Pouvoir d'achat, on était prévenus
Par Guillermo, le jeudi 28 février 2008 :: Politique
On ne parle plus que de ça, et toute une frange de l'élite parisienne semble soudainement découvrir ce que cela fait de vivre avec 3 smic pour une famille. Alors, les charges et les dépenses contraintes bouffent presque tout le budget d'une famille proche du revenu médian ? Ah bon, on ne va ni au cinéma ni au restaurant, et les vacances sont pour les bonnes années ? Schneidermann notait d'ailleurs il y a un mois, avec justesse, combien ces préoccupations quotidiennes échappaient aux journalistes télé :
"Quand ils disent «pouvoir d’achat», c’est comme s’ils parlaient une langue étrangère, dans une ville inconnue, leur manuel de conversation sous le bras. Quand, interrogeant un puissant sur un plateau, ils se glissent dans la peau de la ménagère pour soupirer sur le coût du panier, c’est comme s’ils passaient une audition dans un cours de théâtre."
L'écart des perceptions donne la mesure du choc, et quand les médias et la classe politique enivrés de jet-sarkozysme ont finalement découvert que ce n'était pas qu'une "séquence", ils se sont sentis obligés de faire machine arrière, consacrant le pouvoir d'achat comme l'alpha et l'oméga de la politique française en 2008.
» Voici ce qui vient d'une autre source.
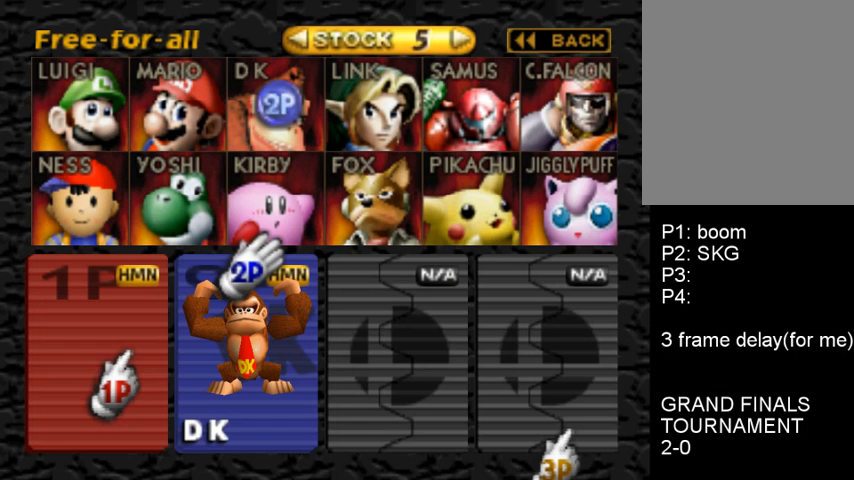
Gameplay with a controller (Nintendo layout); each line is a JSON object with the inputs held at the frame after it. "events" lists button and stick changes between this image and that frame as [ms after this image, input, new state], when the widget could be followed in between. Not read: L3 R3.
{"buttons": [], "left_stick": "up-right", "events": [[333, "left_stick", "up-right"]]}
Cela étant dit, les électeurs de Sarkozy - et eux seulement - qui se lamentent de leur pouvoir d'achat en berne me fatiguent. Qu'est ce qu'ils croyaient ? Qu'on allait vraiment "travailler plus pour gagner plus" ? Est-ce seulement maintenant que cet énoncé sonne creux ? Pourtant, à chaque fois que cette proposition des heures sup défiscalisées a été avancée durant la campagne, les média laissaient quand même la gauche répondre sur le fond. Non, les heures sup ne sont pas au choix du salarié, mais du patron, et in fine dépendent du carnet de commande ; non, ce dispositif ne change rien au temps partiel subi... On ne peut pas dire que les électeurs n'étaient pas prévenus. Et pourtant, c'est encore ce qu'on leur propose, ça et de bonnes intentions sur l'intéressement. Que dalle, en sorte.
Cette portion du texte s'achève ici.